Shared anatomical structures
Some mammals and humans share anatomical structures, such as milk-producing mammary glands, skeleton, hair or fur, lungs, and a four-chambered heart. Embryology is another fundamental process that humans and mammals share on a smaller scale.
Looking at human mental and physical health in a new way
These shared structures and processes are formed on similar genetic regions. Thus, if one of these genes is deleted or altered, it could have negative repercussions on the organism.

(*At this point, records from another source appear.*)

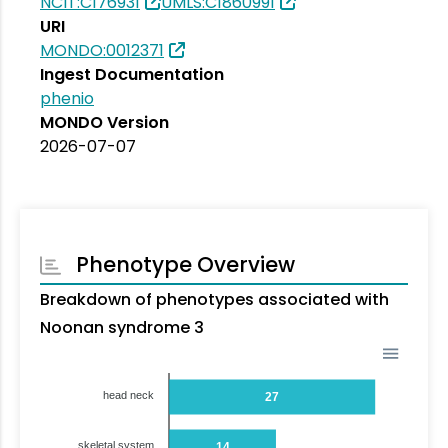
NCIT:C176931
UMLS:C1860991
URI
MONDO:0012371
Ingest Documentation
phenio
MONDO Version
2026-07-07
Phenotype Overview
Breakdown of phenotypes associated with
Noonan syndrome 3
head neck
27
skeletal system
14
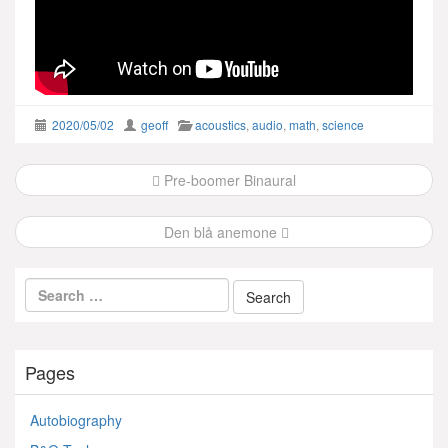
2020/05/02
geoff
acoustics
,
audio
,
math
,
science
Post
Pre-boomer Binaural
navigation
Den blå anemone
Pages
Autobiography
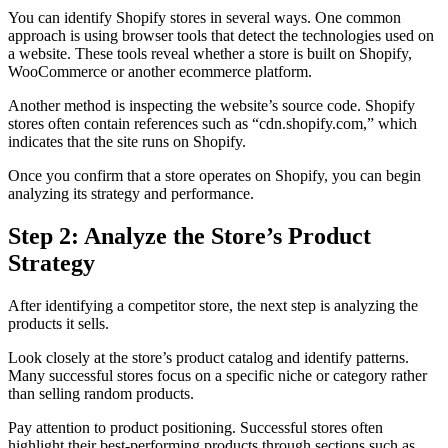
You can identify Shopify stores in several ways. One common
approach is using browser tools that detect the technologies used on
a website. These tools reveal whether a store is built on Shopify,
WooCommerce or another ecommerce platform.
Another method is inspecting the website’s source code. Shopify
stores often contain references such as “cdn.shopify.com,” which
indicates that the site runs on Shopify.
Once you confirm that a store operates on Shopify, you can begin
analyzing its strategy and performance.
Step 2: Analyze the Store’s Product
Strategy
After identifying a competitor store, the next step is analyzing the
products it sells.
Look closely at the store’s product catalog and identify patterns.
Many successful stores focus on a specific niche or category rather
than selling random products.
Pay attention to product positioning. Successful stores often
highlight their best-performing products through sections such as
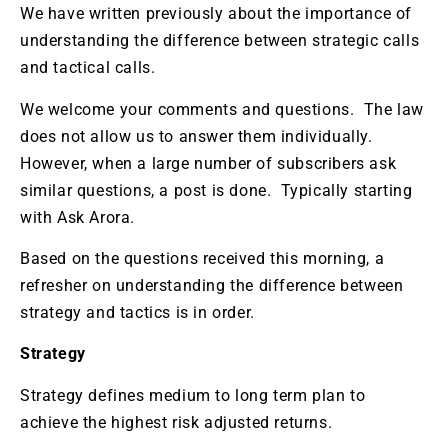
We have written previously about the importance of
understanding the difference between strategic calls
and tactical calls.
We welcome your comments and questions. The law
does not allow us to answer them individually.
However, when a large number of subscribers ask
similar questions, a post is done. Typically starting
with Ask Arora.
Based on the questions received this morning, a
refresher on understanding the difference between
strategy and tactics is in order.
Strategy
Strategy defines medium to long term plan to
achieve the highest risk adjusted returns.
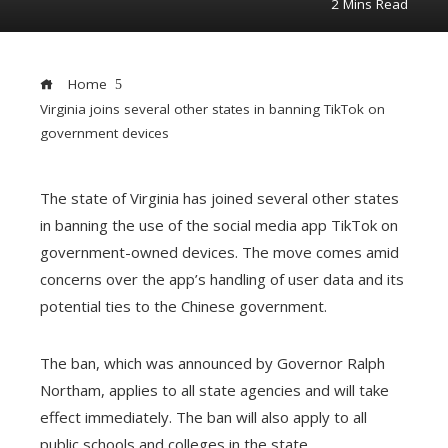
2 Mins Read
Home
Virginia joins several other states in banning TikTok on
government devices
The state of Virginia has joined several other states
ebook
in banning the use of the social media app TikTok on
government-owned devices. The move comes amid
concerns over the app’s handling of user data and its
ter
edIn
potential ties to the Chinese government.
erest
The ban, which was announced by Governor Ralph
Northam, applies to all state agencies and will take
mbleupon
effect immediately. The ban will also apply to all
public schools and colleges in the state.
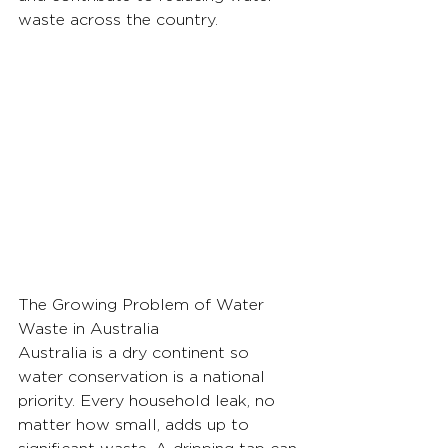
waste across the country.
The Growing Problem of Water 
Waste in Australia
Australia is a dry continent so 
water conservation is a national 
priority. Every household leak, no 
matter how small, adds up to 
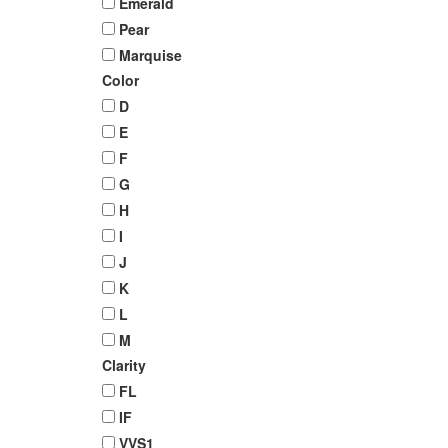
Emerald
Pear
Marquise
Color
D
E
F
G
H
I
J
K
L
M
Clarity
FL
IF
VVS1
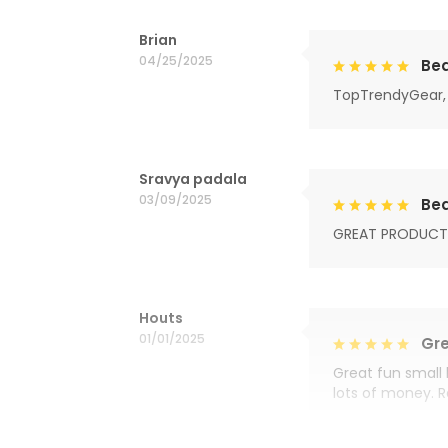
Brian
04/25/2025
Bea
TopTrendyGear, 
Sravya padala
03/09/2025
Bea
GREAT PRODUCT
Houts
01/01/2025
Gre
Great fun small 
lots of money. 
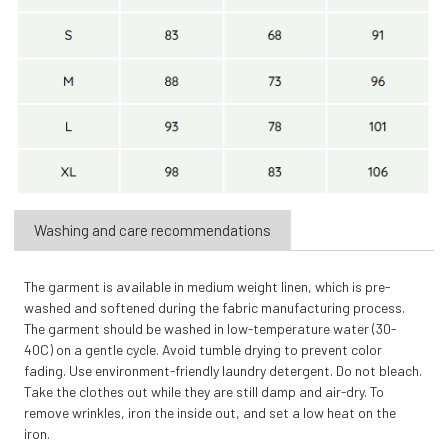
Washing and care recommendations
The garment is available in medium weight linen, which is pre-
washed and softened during the fabric manufacturing process.
The garment should be washed in low-temperature water (30-
40C) on a gentle cycle. Avoid tumble drying to prevent color
fading. Use environment-friendly laundry detergent. Do not bleach.
Take the clothes out while they are still damp and air-dry. To
remove wrinkles, iron the inside out, and set a low heat on the
iron.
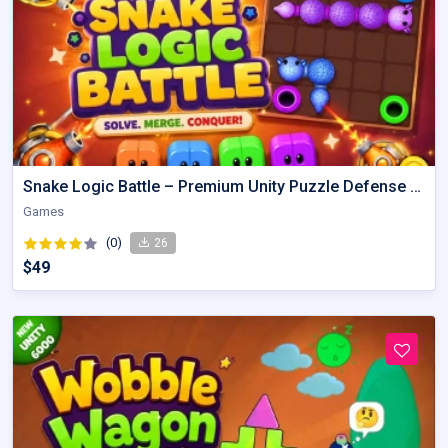
Snake Logic Battle – Premium Unity Puzzle Defense Source Code
Games
(0)
26
$49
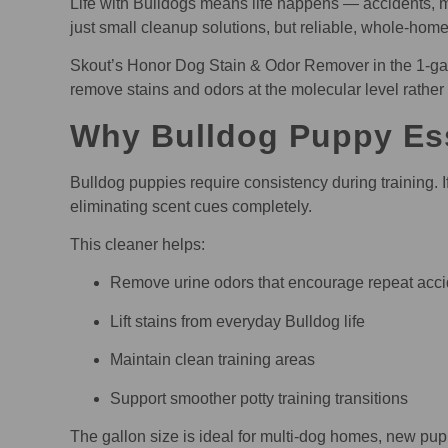
Life with Bulldogs means life happens — accidents, m
just small cleanup solutions, but reliable, whole-hom
Skout’s Honor Dog Stain & Odor Remover in the 1-gallo
remove stains and odors at the molecular level rather
Why Bulldog Puppy Ess
Bulldog puppies require consistency during training. I
eliminating scent cues completely.
This cleaner helps:
Remove urine odors that encourage repeat acci
Lift stains from everyday Bulldog life
Maintain clean training areas
Support smoother potty training transitions
The gallon size is ideal for multi-dog homes, new pupp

With evolutionary genomics, researchers can check if a patient with a psychiatric or neurological brain disorder received a big hit to one of the highly constrained genes.
Many researchers already rely on the genome-wide association study. It facilitates finding where a disease’s genetic risk is located in the genome, and using genomic techniques and large-size samples helps them analyze genomes of different populations. It gives them an advantage in finding genetic variations associated with a trait or disease.
Professor Sullivan hopes that the new and comprehensive manual can help many researchers to reach conclusions on the genetics underlying a wide range of human diseases. He said that while knowing where the variations in the genome are located, it is more functional to learn why or how the genetic variations occurred.
He added that the comprehensive manual helped him several times in his studies regarding eating disorders, depression, suicide, and schizophrenia.
In the future, Professor Sullivan said he hopes he and other researchers like him can probe the short regions within the DNA (regulatory enhancers and regulatory promoters) and increase or decrease them to affect the production of proteins by the genes. The aim is to lessen the effects of a genetically based disease to improve a patient’s survival rate.